Florida generally has a prevailing Easterly wind. I forgot to mention Boat US insurance. Otherwise, Hello Sailor has reaffirmed my initial suggestion of going via the OWW. Good luck.


----------



## Skipper Jer (Aug 26, 2008)

We went around Florida several years ago. The trip was across Okeechobee, out to Fort Jefferson, back to Key West then up the ICW to Melbourne. I vowed to never ever go thru Miami/Fort Lauderdale via the ICW again. Too much congestion, bridge openings and very few places to anchor.


----------



## JollyRogers (Dec 23, 2015)

Thanks everyone for the helpful replies. The water way sounds like my plan at this point. Also i don't really have a time constraint but I am curious how long you think a trip like this would take? I'm calculating about 3 weeks if I'm modivated.


----------



## HeartsContent (Sep 14, 2010)

Brought my boat home from Stuart via the Okeechobee and had it "tipped" to get under the Myacca bridge. It was a very nice trip.
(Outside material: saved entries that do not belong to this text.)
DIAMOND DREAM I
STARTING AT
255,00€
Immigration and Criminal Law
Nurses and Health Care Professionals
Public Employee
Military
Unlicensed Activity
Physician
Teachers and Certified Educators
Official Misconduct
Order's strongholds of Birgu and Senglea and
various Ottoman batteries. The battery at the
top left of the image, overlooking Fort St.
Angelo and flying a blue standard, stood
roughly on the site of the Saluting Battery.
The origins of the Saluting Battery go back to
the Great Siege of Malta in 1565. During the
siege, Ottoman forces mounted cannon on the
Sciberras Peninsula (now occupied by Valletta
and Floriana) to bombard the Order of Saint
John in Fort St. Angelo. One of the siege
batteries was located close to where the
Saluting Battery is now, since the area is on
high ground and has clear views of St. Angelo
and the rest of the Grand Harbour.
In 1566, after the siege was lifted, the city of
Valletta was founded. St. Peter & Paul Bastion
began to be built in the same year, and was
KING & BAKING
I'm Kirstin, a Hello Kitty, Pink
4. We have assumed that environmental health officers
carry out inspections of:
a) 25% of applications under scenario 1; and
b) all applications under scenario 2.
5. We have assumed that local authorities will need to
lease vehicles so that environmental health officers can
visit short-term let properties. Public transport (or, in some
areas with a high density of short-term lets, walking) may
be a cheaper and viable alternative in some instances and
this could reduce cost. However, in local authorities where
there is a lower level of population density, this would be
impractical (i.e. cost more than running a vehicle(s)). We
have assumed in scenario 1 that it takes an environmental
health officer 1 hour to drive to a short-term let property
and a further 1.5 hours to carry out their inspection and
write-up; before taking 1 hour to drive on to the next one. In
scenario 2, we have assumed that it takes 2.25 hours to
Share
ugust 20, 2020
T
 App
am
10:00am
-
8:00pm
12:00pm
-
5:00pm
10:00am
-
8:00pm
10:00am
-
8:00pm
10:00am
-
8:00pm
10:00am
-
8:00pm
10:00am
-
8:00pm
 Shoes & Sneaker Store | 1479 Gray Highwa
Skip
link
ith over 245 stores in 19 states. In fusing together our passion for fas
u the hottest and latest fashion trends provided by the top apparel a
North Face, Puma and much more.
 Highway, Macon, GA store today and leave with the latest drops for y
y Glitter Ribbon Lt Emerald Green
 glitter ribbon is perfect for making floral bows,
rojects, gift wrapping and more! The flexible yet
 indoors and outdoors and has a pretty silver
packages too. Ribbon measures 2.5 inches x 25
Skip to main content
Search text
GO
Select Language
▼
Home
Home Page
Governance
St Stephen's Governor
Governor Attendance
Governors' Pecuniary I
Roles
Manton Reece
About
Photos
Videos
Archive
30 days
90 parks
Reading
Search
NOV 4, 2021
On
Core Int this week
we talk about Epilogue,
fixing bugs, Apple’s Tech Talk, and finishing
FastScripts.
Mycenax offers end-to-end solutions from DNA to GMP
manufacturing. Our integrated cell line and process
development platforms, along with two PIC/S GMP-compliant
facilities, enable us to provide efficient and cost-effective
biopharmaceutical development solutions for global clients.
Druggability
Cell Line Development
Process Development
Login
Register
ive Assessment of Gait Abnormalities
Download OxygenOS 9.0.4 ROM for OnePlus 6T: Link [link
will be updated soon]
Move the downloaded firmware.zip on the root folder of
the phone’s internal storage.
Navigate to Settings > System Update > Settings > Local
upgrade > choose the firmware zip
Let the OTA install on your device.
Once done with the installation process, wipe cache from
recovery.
I just didn't have the time to go around. If I did, I certainly would have.


----------



## fallard (Nov 30, 2009)

It took my wife and I five days to go from Clearwater Beach to Stuart (Manatee Pocket). Our stops were at Longboat Key (anchored), Venice (slip), Cape Coral (slip), in the waterway near Glades (anchored) and Indiantown Marina. We were on the first stage of a 1700 mile delivery trip to New England, so we didn't stop to smell the roses, nor were we into an endurance contest. All done during daylight hours.


----------